Het was vaste jurisprudentie van de Afdeling dat zij wel bevoegd was te oordelen over bovenstaande twee toetsingsgronden bij gedoogbeschikkingen die via de gecoördineerde procedure van artikel 3.36a Wro tot stand zijn gekomen (zie artikel 2 van bijlage 2 van de Awb). Denk bijvoorbeeld aan een gedoogbeschikking ter uitvoering van een Rijksinpassingsplan dat de realisatie van een hoogspanningsverbinding of windpark toestaat. Dit had het – bijzonder praktische – gevolg dat de Afdeling bij gecoördineerde gedoogbeschikkingen als rechter in eerste en enige aanleg bevoegd was om over alle toetsingsgronden van de BP (en/of andere beroepsgronden) te oordelen. Van die bestendige lijn wijkt de Afdeling nu af. Geschillen over bovenstaande twee toetsingsgronden moeten voortaan in alle gevallen aan het Gerechtshof worden voorgelegd.

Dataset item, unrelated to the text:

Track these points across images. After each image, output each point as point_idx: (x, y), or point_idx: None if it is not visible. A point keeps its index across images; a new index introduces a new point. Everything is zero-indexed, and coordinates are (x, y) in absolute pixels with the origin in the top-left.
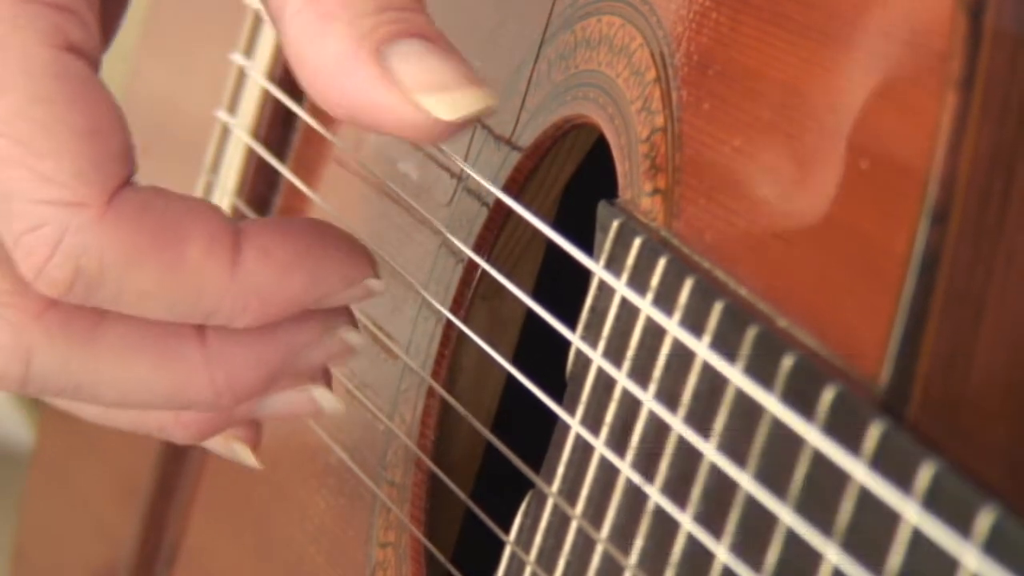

Wat behoort wel nog tot de bevoegdheid van de Afdeling?

Voorgaande betekent niet dat de Afdeling helemaal niet meer bevoegd is kennis te nemen van beroepen tegen gedoogbeschikkingen. De Afdeling is nog altijd bevoegd te oordelen over andere beroepsgronden, waaronder de toetsingsgrond of een serieuze en redelijke poging is gedaan om langs minnelijke weg tot overeenstemming te komen. In dat kader wordt beoordeeld of de voorstellen tot vergoeding niet op voorhand onwerkelijk en onredelijk zijn.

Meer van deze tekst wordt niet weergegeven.